=== Extracted material ===

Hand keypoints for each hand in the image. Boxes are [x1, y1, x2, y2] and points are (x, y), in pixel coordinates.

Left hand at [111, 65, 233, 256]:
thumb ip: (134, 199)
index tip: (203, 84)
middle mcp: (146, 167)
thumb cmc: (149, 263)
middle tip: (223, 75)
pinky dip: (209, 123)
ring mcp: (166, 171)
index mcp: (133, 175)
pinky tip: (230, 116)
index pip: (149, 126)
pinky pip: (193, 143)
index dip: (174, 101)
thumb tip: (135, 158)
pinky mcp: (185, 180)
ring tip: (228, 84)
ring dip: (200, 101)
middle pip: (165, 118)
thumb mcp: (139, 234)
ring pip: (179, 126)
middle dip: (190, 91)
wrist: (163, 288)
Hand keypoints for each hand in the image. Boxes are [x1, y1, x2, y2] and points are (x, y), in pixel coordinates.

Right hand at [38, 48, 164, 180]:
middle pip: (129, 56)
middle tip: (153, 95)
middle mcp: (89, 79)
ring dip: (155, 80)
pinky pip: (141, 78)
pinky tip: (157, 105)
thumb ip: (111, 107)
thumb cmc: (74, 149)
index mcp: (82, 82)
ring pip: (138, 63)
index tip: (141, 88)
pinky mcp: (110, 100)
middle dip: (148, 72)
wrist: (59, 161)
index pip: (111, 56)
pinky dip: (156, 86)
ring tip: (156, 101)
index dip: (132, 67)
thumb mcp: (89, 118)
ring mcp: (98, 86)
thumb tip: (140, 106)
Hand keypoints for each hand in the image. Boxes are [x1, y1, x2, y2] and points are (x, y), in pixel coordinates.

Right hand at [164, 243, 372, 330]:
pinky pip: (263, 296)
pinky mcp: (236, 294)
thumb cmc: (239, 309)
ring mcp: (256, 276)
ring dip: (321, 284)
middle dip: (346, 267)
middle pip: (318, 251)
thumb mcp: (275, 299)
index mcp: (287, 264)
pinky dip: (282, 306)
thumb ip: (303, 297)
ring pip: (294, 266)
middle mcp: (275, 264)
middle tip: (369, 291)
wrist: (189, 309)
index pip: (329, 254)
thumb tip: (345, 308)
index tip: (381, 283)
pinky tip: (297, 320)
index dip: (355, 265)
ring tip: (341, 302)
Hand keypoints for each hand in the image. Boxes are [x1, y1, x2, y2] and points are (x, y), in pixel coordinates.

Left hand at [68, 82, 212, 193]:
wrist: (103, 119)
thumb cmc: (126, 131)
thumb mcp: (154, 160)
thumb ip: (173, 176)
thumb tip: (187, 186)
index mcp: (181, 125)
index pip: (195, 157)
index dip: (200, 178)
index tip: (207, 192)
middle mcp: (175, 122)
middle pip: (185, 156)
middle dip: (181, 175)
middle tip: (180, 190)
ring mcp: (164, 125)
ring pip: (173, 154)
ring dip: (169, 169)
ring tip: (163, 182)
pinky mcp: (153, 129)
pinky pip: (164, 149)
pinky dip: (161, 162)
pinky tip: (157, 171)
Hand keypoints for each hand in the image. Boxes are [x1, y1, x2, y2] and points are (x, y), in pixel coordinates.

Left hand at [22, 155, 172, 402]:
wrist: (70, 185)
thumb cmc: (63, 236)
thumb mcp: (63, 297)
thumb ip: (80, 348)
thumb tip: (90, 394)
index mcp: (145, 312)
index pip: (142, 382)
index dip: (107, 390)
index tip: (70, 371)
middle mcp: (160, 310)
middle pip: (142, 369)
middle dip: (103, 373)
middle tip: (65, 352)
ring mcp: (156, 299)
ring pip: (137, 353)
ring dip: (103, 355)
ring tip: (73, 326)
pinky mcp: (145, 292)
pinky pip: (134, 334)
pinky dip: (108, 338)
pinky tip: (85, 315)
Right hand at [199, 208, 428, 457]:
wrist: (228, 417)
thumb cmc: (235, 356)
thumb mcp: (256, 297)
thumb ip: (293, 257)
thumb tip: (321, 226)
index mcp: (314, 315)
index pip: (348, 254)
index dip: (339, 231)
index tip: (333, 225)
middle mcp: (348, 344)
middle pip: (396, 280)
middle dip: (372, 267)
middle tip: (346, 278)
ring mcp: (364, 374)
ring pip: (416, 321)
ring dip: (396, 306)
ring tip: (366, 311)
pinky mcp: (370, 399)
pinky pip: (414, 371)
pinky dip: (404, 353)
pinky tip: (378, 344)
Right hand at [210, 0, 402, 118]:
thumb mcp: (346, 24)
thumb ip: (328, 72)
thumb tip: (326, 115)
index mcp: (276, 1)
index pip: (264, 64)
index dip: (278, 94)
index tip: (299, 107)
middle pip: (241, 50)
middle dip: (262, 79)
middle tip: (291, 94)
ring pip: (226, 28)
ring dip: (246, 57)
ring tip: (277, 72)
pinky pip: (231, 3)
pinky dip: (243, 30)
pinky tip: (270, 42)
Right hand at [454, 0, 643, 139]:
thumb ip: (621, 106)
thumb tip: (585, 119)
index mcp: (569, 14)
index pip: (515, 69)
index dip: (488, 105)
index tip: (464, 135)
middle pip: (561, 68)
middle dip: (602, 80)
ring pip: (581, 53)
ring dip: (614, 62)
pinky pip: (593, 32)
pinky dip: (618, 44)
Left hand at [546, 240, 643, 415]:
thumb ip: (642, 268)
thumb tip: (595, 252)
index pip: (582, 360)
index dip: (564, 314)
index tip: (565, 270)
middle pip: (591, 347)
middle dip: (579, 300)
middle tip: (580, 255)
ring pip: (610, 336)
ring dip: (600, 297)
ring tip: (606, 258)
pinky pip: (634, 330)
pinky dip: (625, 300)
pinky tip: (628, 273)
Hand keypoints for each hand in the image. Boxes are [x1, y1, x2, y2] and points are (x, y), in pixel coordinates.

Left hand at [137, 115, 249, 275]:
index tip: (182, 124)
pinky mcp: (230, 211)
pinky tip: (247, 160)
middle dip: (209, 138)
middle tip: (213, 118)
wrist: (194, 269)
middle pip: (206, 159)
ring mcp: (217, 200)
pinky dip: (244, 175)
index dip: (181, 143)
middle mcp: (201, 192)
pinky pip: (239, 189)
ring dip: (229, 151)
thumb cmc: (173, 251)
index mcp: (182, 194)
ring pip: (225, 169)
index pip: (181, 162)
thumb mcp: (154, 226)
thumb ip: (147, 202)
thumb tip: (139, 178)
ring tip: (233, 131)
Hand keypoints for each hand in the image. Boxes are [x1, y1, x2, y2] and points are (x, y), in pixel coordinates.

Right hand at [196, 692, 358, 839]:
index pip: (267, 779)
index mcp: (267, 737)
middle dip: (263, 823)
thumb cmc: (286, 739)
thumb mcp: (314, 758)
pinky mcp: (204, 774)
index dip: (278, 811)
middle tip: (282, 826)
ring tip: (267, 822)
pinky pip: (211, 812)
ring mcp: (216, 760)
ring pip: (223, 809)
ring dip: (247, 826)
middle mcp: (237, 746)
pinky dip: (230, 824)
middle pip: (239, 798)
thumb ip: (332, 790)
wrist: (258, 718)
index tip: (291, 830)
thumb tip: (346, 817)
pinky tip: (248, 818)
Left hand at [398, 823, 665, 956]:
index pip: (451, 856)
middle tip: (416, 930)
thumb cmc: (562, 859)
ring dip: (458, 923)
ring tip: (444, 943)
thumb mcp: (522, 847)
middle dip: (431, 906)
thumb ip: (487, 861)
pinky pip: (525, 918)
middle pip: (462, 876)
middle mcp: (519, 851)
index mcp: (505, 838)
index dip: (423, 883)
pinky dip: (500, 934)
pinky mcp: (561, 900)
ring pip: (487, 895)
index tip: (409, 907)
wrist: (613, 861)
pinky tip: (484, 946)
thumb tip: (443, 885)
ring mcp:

===

» Activity
Reproduce, character for character, only the lines of the preceding data that start at the line with "ring dip: (247, 826)" and end at the line with "pinky tip: (484, 946)", both included.

» Task response
ring dip: (247, 826)
middle mcp: (237, 746)
pinky dip: (230, 824)
middle pip: (239, 798)
thumb ip: (332, 790)
wrist: (258, 718)
index tip: (291, 830)
thumb tip: (346, 817)
pinky tip: (248, 818)
Left hand at [398, 823, 665, 956]:
index pip: (451, 856)
middle tip: (416, 930)
thumb cmc: (562, 859)
ring dip: (458, 923)
ring tip: (444, 943)
thumb mcp: (522, 847)
middle dip: (431, 906)
thumb ip: (487, 861)
pinky pip: (525, 918)
middle pip: (462, 876)
middle mcp: (519, 851)
index mcp: (505, 838)
index dip: (423, 883)
pinky dip: (500, 934)
pinky mcp: (561, 900)
ring pip: (487, 895)
index tip: (409, 907)
wrist: (613, 861)
pinky tip: (484, 946)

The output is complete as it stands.